┌──
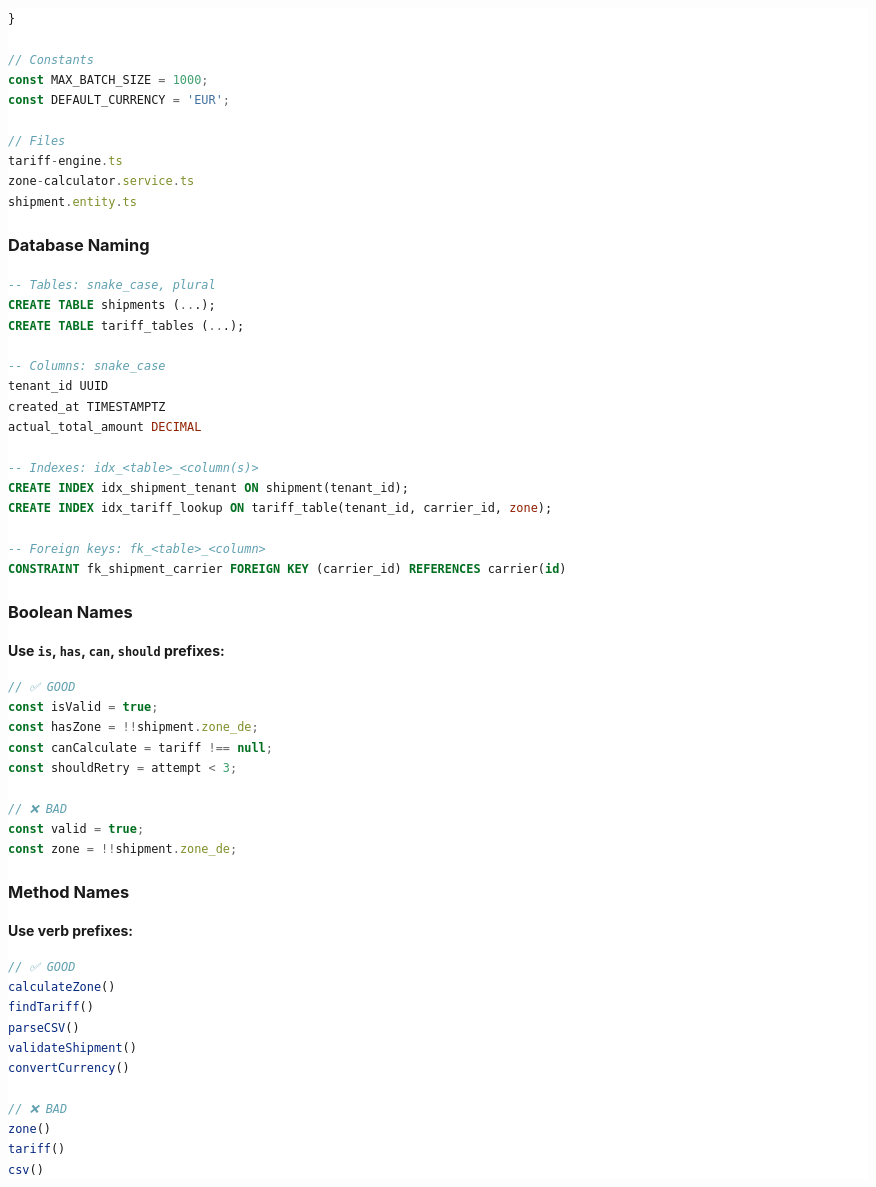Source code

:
 ```typescript
}

// Constants
const MAX_BATCH_SIZE = 1000;
const DEFAULT_CURRENCY = 'EUR';

// Files
tariff-engine.ts
zone-calculator.service.ts
shipment.entity.ts
```

### Database Naming

```sql
-- Tables: snake_case, plural
CREATE TABLE shipments (...);
CREATE TABLE tariff_tables (...);

-- Columns: snake_case
tenant_id UUID
created_at TIMESTAMPTZ
actual_total_amount DECIMAL

-- Indexes: idx_<table>_<column(s)>
CREATE INDEX idx_shipment_tenant ON shipment(tenant_id);
CREATE INDEX idx_tariff_lookup ON tariff_table(tenant_id, carrier_id, zone);

-- Foreign keys: fk_<table>_<column>
CONSTRAINT fk_shipment_carrier FOREIGN KEY (carrier_id) REFERENCES carrier(id)
```

### Boolean Names

**Use `is`, `has`, `can`, `should` prefixes:**
```typescript
// ✅ GOOD
const isValid = true;
const hasZone = !!shipment.zone_de;
const canCalculate = tariff !== null;
const shouldRetry = attempt < 3;

// ❌ BAD
const valid = true;
const zone = !!shipment.zone_de;
```

### Method Names

**Use verb prefixes:**
```typescript
// ✅ GOOD
calculateZone()
findTariff()
parseCSV()
validateShipment()
convertCurrency()

// ❌ BAD
zone()
tariff()
csv()
```
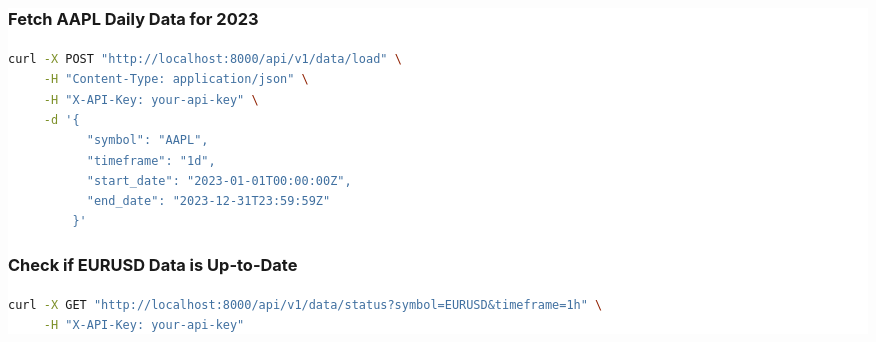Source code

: ### Fetch AAPL Daily Data for 2023

```bash
curl -X POST "http://localhost:8000/api/v1/data/load" \
     -H "Content-Type: application/json" \
     -H "X-API-Key: your-api-key" \
     -d '{
           "symbol": "AAPL",
           "timeframe": "1d",
           "start_date": "2023-01-01T00:00:00Z",
           "end_date": "2023-12-31T23:59:59Z"
         }'
```

### Check if EURUSD Data is Up-to-Date

```bash
curl -X GET "http://localhost:8000/api/v1/data/status?symbol=EURUSD&timeframe=1h" \
     -H "X-API-Key: your-api-key"
```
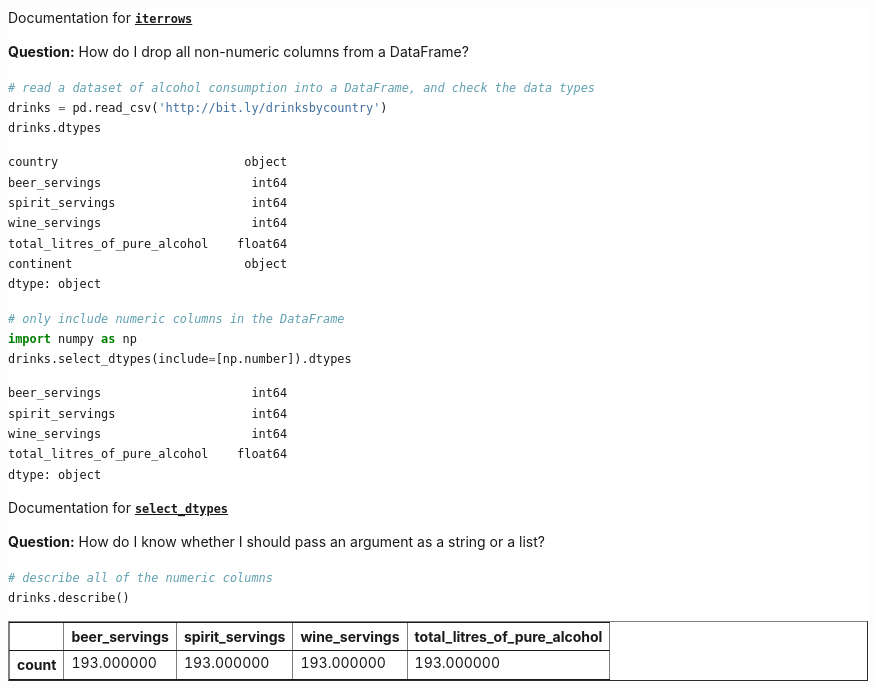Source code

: Documentation for [**`iterrows`**](http://pandas.pydata.org/pandas-docs/stable/generated/pandas.DataFrame.iterrows.html)

**Question:** How do I drop all non-numeric columns from a DataFrame?


```python
# read a dataset of alcohol consumption into a DataFrame, and check the data types
drinks = pd.read_csv('http://bit.ly/drinksbycountry')
drinks.dtypes
```




    country                          object
    beer_servings                     int64
    spirit_servings                   int64
    wine_servings                     int64
    total_litres_of_pure_alcohol    float64
    continent                        object
    dtype: object




```python
# only include numeric columns in the DataFrame
import numpy as np
drinks.select_dtypes(include=[np.number]).dtypes
```




    beer_servings                     int64
    spirit_servings                   int64
    wine_servings                     int64
    total_litres_of_pure_alcohol    float64
    dtype: object



Documentation for [**`select_dtypes`**](http://pandas.pydata.org/pandas-docs/stable/generated/pandas.DataFrame.select_dtypes.html)

**Question:** How do I know whether I should pass an argument as a string or a list?


```python
# describe all of the numeric columns
drinks.describe()
```




<div>
<table border="1" class="dataframe">
  <thead>
    <tr style="text-align: right;">
      <th></th>
      <th>beer_servings</th>
      <th>spirit_servings</th>
      <th>wine_servings</th>
      <th>total_litres_of_pure_alcohol</th>
    </tr>
  </thead>
  <tbody>
    <tr>
      <th>count</th>
      <td>193.000000</td>
      <td>193.000000</td>
      <td>193.000000</td>
      <td>193.000000</td>
    </tr>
└──
Give the entries back verbatim and omit the images.

Source code

:
 ```typescript
}

// Constants
const MAX_BATCH_SIZE = 1000;
const DEFAULT_CURRENCY = 'EUR';

// Files
tariff-engine.ts
zone-calculator.service.ts
shipment.entity.ts
```

### Database Naming

```sql
-- Tables: snake_case, plural
CREATE TABLE shipments (...);
CREATE TABLE tariff_tables (...);

-- Columns: snake_case
tenant_id UUID
created_at TIMESTAMPTZ
actual_total_amount DECIMAL

-- Indexes: idx_<table>_<column(s)>
CREATE INDEX idx_shipment_tenant ON shipment(tenant_id);
CREATE INDEX idx_tariff_lookup ON tariff_table(tenant_id, carrier_id, zone);

-- Foreign keys: fk_<table>_<column>
CONSTRAINT fk_shipment_carrier FOREIGN KEY (carrier_id) REFERENCES carrier(id)
```

### Boolean Names

**Use `is`, `has`, `can`, `should` prefixes:**
```typescript
// ✅ GOOD
const isValid = true;
const hasZone = !!shipment.zone_de;
const canCalculate = tariff !== null;
const shouldRetry = attempt < 3;

// ❌ BAD
const valid = true;
const zone = !!shipment.zone_de;
```

### Method Names

**Use verb prefixes:**
```typescript
// ✅ GOOD
calculateZone()
findTariff()
parseCSV()
validateShipment()
convertCurrency()

// ❌ BAD
zone()
tariff()
csv()
```
Source code

: ### Fetch AAPL Daily Data for 2023

```bash
curl -X POST "http://localhost:8000/api/v1/data/load" \
     -H "Content-Type: application/json" \
     -H "X-API-Key: your-api-key" \
     -d '{
           "symbol": "AAPL",
           "timeframe": "1d",
           "start_date": "2023-01-01T00:00:00Z",
           "end_date": "2023-12-31T23:59:59Z"
         }'
```

### Check if EURUSD Data is Up-to-Date

```bash
curl -X GET "http://localhost:8000/api/v1/data/status?symbol=EURUSD&timeframe=1h" \
     -H "X-API-Key: your-api-key"
```
Source code

: Documentation for [**`iterrows`**](http://pandas.pydata.org/pandas-docs/stable/generated/pandas.DataFrame.iterrows.html)

**Question:** How do I drop all non-numeric columns from a DataFrame?


```python
# read a dataset of alcohol consumption into a DataFrame, and check the data types
drinks = pd.read_csv('http://bit.ly/drinksbycountry')
drinks.dtypes
```




    country                          object
    beer_servings                     int64
    spirit_servings                   int64
    wine_servings                     int64
    total_litres_of_pure_alcohol    float64
    continent                        object
    dtype: object




```python
# only include numeric columns in the DataFrame
import numpy as np
drinks.select_dtypes(include=[np.number]).dtypes
```




    beer_servings                     int64
    spirit_servings                   int64
    wine_servings                     int64
    total_litres_of_pure_alcohol    float64
    dtype: object



Documentation for [**`select_dtypes`**](http://pandas.pydata.org/pandas-docs/stable/generated/pandas.DataFrame.select_dtypes.html)

**Question:** How do I know whether I should pass an argument as a string or a list?


```python
# describe all of the numeric columns
drinks.describe()
```




<div>
<table border="1" class="dataframe">
  <thead>
    <tr style="text-align: right;">
      <th></th>
      <th>beer_servings</th>
      <th>spirit_servings</th>
      <th>wine_servings</th>
      <th>total_litres_of_pure_alcohol</th>
    </tr>
  </thead>
  <tbody>
    <tr>
      <th>count</th>
      <td>193.000000</td>
      <td>193.000000</td>
      <td>193.000000</td>
      <td>193.000000</td>
    </tr>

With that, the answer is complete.